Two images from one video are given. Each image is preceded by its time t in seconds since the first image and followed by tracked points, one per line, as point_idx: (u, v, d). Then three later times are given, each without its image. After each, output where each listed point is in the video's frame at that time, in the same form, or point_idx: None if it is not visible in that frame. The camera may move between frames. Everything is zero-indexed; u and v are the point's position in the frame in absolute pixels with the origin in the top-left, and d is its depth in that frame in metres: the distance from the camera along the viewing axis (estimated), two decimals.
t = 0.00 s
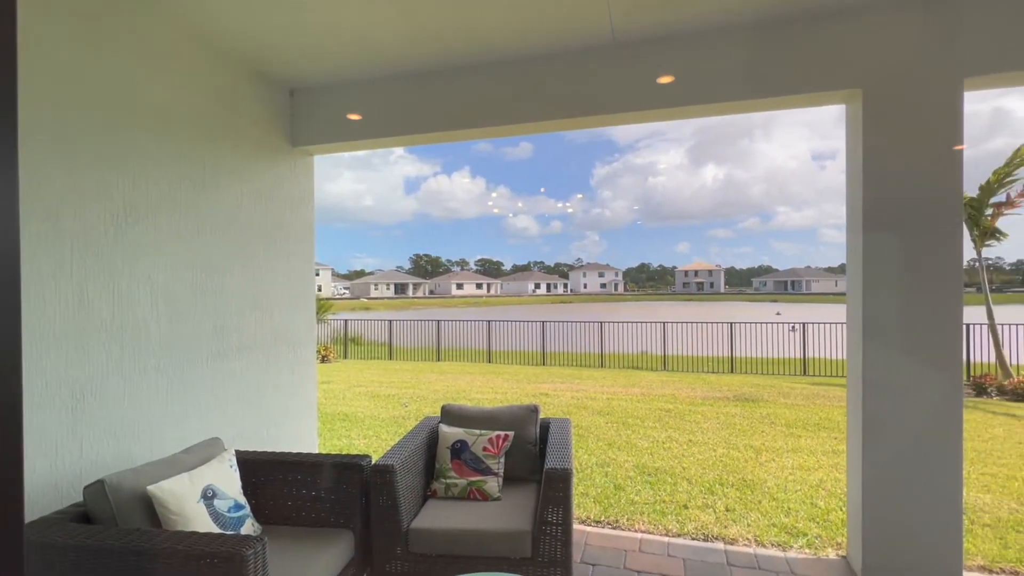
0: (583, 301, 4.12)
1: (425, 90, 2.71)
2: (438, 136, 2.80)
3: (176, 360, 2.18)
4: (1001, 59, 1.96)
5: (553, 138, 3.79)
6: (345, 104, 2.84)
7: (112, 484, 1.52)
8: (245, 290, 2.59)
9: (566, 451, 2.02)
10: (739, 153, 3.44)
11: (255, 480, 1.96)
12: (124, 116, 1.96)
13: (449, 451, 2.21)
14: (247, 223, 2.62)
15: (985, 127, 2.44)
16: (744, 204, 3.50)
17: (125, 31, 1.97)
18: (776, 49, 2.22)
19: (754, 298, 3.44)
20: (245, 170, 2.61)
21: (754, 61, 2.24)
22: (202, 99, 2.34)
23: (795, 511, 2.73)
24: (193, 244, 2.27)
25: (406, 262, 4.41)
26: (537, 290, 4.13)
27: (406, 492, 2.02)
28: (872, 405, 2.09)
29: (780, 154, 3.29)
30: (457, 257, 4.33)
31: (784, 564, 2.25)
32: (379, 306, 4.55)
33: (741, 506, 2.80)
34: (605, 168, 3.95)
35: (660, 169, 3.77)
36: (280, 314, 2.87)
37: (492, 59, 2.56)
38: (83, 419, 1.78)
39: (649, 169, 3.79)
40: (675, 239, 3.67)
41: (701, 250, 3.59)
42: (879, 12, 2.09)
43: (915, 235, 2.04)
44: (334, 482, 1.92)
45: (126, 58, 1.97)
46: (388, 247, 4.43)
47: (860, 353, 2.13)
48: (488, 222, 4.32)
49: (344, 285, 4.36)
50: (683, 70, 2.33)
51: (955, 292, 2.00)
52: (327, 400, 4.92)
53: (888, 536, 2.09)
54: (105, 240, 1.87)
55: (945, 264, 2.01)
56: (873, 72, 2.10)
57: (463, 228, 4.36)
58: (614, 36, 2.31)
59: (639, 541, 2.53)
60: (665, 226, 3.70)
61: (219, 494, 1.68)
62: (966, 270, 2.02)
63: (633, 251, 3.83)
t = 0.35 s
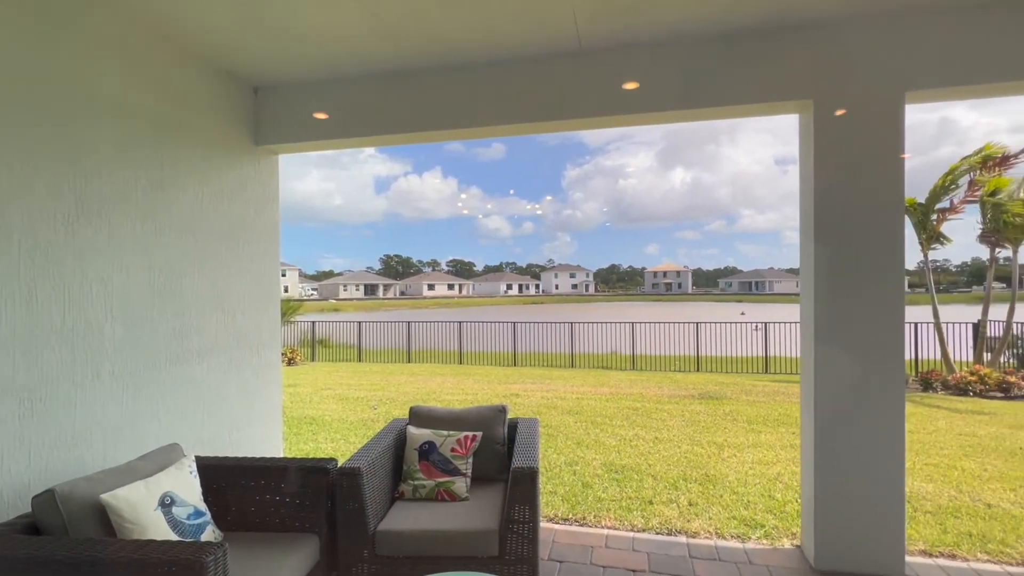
-------
§ Your assignment
Repeat, word for word, the lines above between the line holding "43: (915, 235, 2.04)" and the line holding "54: (105, 240, 1.87)", inclusive; omit everything else.

§ Exercise result
43: (915, 235, 2.04)
44: (334, 482, 1.92)
45: (126, 58, 1.97)
46: (388, 247, 4.43)
47: (860, 353, 2.13)
48: (488, 222, 4.32)
49: (344, 285, 4.36)
50: (683, 70, 2.33)
51: (955, 292, 2.00)
52: (327, 400, 4.92)
53: (888, 536, 2.09)
54: (105, 240, 1.87)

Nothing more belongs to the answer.